Most casino games are insanely profitable because they’re rigged in favor of the house. Not so with poker, where the house is relegated to spectator as the players battle among themselves. The casinos—including the online poker rooms—compensate themselves by taking a small
cut out of every pot: the rake. It’s usually just a couple of dollars, so the players hardly feel the pinch, but they’re being pinched nonetheless. If the house is dealing a hundred hands an hour and taking $2 out of every pot, it’s like having an invisible player at the table who’s guaranteed to win $200 every hour. It’s not enough for a poker player to outdo his opponents; if he’s going to turn a profit, he’s got to beat this invisible player too.
As long as his friends keep playing, Raptor gets a portion of their rake in the form of a check from the card room at the end of each month. It’s almost like having a steady paycheck, which frees him up psychologically to play his best poker. He’s able to quickly build his bankroll up to $25,000, which to an eighteen-year-old feels like a grand fortune.
But after a few weeks, Raptor worries that something is missing from his life. A quick glance at his daily routine, which rarely sees him stray farther from his computer than the bathroom to take a leak or the front door to pick up delivery food, reminds him that his world lacks any kind of social life or sense of community. For the first time in his life he’s not part of a team. He’d planned to join a fraternity, but that option’s no longer available to him. He has a lot of friends at TCU and goes to plenty of college parties, but he usually feels like an outsider, disconnected from the rhythms of campus life, coping with a radically different set of concerns than the students who surround him.

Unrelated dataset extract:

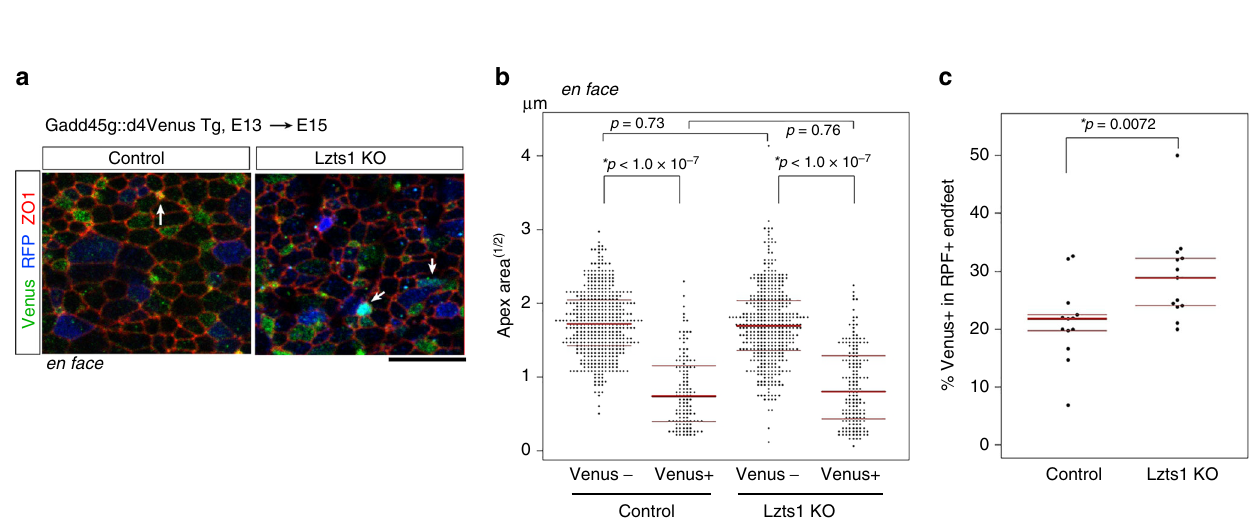
Fig. 4 Lzts1 is dispensable for apical contraction but ensures rapid delamination. a – c CRISPR/Cas9-mediated Lzts1 KO was performed by electroporating the plasmids into E13 Gadd45g::d4Venus Tg mice in vivo, and the apical endfeet were examined at E15 by performing en face observations. a Arrows indicate the RFP + (electroporated) cells that are Venus + (neuronally differentiating). b Lzts1 KO did not change the distribution of the circumferential length of AJ rings in both Venus + and Venus − cell populations. N = 445, 124, 404, and 162 cells from fi ve (control) and six (KO) embryos, respectively, Steel – Dwass test. c Lzts1 KO increased the percentage of Venus + apical endfeet among RFP + endfeet. N = 13 and 13 fi elds from six embryos per experiment, Wilcoxson rank sum test. Bar, 5 μ m. Medians with Q1 and Q3 values are reported. Source data are provided as a Source Data fi le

It occurs to him that, as a professional gambler, the Two Plus Two site would probably be a good place to seek camaraderie. He begins to post more often, and when Irieguy throws out the idea of sharing a room at the Commerce Casino for an upcoming tournament, Raptor jumps at the chance to fly to Los Angeles.
* * *
Raptor is every bit as surprised by Irieguy and SkipperBob as they are by him. Irieguy is way older than he’d expected, like, in his thirties or something, and SkipperBob clearly gets into movies for half-price. The awkwardness slowly dissipates as they launch into an esoteric poker discussion, then disappears altogether once TheUsher, a Two Plus Twoer from nearby Santa Monica who named himself after a villainous character from HBO’s Carnivale, arrives on the scene.